■ TUGAS YANG DIKERJAKAN ■
Ubahlah semua baris teks pada seluruh data di bawah ini menjadi daftar bernomor tanpa baris kosong. Gambar tidak perlu dimasukkan ke dalam jawaban.

■ DATA YANG DIOLAH ■
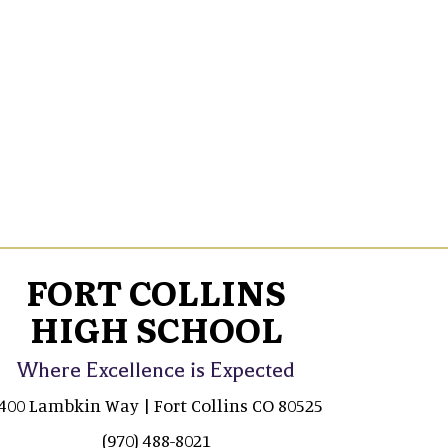
FORT COLLINS
HIGH SCHOOL
Where Excellence is Expected
400 Lambkin Way | Fort Collins CO 80525
(970) 488-8021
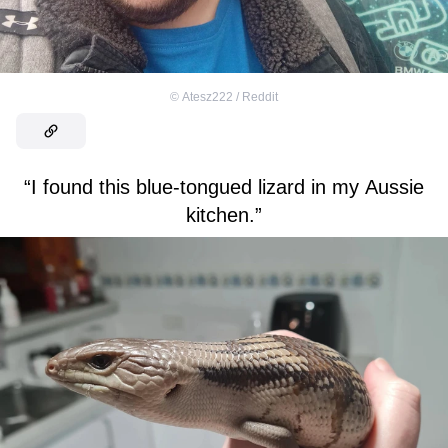
©
Atesz222 / Reddit
“I found this blue-tongued lizard in my Aussie
kitchen.”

■ JAWABAN LATIHAN ■
1. FORT COLLINS
2. HIGH SCHOOL
3. Where Excellence is Expected
4. 400 Lambkin Way | Fort Collins CO 80525
5. (970) 488-8021
6. ©
7. Atesz222 / Reddit
8. “I found this blue-tongued lizard in my Aussie
9. kitchen.”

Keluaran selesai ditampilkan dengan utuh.